Près de 3 milliards de personnes vivent dans des pays qui produisent moins de nourriture qu’ils n’en consomment et génèrent moins de revenus que la moyenne mondiale. Ce qui induit une « capacité alimentaire insuffisante et un énorme désavantage pour accéder aux ressources alimentaires sur les marchés mondiaux » précise l’ONG. Un nombre qui augmente à près de 5,8 milliards de personnes si l’on y intègre toutes les ressources et pas seulement les ressources alimentaires. Pour le WWF et Global Footprint Network, les causes du dépassement sont principalement liées au système agricole et alimentaire. « La moitié de la biocapacité de la planète (55 %) est aujourd’hui utilisée pour nourrir l’humanité – avec des modèles très différents les uns des autres » précise le communiqué. Une situation dont l’Europe serait « particulièrement responsable » avec une système basé sur « une agriculture intensive » et une « surconsommation de viande ». Autre fait notable à retenir : 72 % de la population, soit 8 milliards de personnes, vivent dans un pays qui présente un déficit de biocapacité et génère moins de revenus que la moyenne mondiale. « La sécurité des ressources est en train de devenir un paramètre essentiel de la puissance économique » souligne Mathis Wackernagel, fondateur de Global Footprint Network.

 

« La persistance du dépassement depuis 50 ans signifie que les déficits annuels se sont cumulés en une dette écologique correspondant à 19 ans de régénération planétaire » précise Global Footprint Network.
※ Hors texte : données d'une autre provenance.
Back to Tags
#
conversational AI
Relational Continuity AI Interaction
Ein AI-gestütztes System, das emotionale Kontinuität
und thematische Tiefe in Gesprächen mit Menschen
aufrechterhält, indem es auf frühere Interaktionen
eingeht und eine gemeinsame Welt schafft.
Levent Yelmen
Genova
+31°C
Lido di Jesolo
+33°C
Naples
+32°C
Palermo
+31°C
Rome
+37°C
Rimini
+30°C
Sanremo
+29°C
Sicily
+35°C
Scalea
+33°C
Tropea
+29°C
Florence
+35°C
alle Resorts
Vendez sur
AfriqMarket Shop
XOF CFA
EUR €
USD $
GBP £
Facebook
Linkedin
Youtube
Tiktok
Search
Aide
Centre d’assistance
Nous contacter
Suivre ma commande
2,9 Terres pour subvenir aux besoins des Français

Pour rappel, en France le jour du dépassement était le 5 mai, environ cinq mois plus tôt qu’en 1961. Ce qui signifie concrètement qu’en 2022, il aura fallu à notre pays seulement quatre mois pour consommer tout ce que la nature est en capacité de régénérer en une année. « Si le monde entier consommait aujourd’hui comme les Français, il faudrait 2,9 Terres pour subvenir aux besoins des habitants ». Malgré la taille considérable de la biocapacité de la France, il faut 1,9 France pour régénérer ce que la population française demande actuellement. Cet écart n’a cessé de se creuser depuis 60 ans. « Tous les présidents de la VRépublique ont laissé l’empreinte écologique du pays se dégrader. En moyenne, selon les données utilisées chaque année par le Global Footprint Network, entre 1981 et 2007, le jour du dépassement a avancé de 10 jours à l’issue de chaque mandat », a dénoncé WWF France dans un communiqué. Mais « bonne nouvelle : nous n’y sommes pas condamnés » , a souligné sa présidente d’honneur Isabelle Autissier en évoquant la possibilité de faire « beaucoup mieux et aller beaucoup plus vite que tout ce qui a pu être réalisé depuis 60 ans », d’autant que, « avec la transition écologique, les opportunités ne vont pas manquer ». Et si la population française aurait « besoin » d’1,9 France, les Japonais auraient besoin de presque 8 Japon, les Chinois de 4 Chine, les Italiens de 5 Italie et les Américains de plus de 2 États-Unis.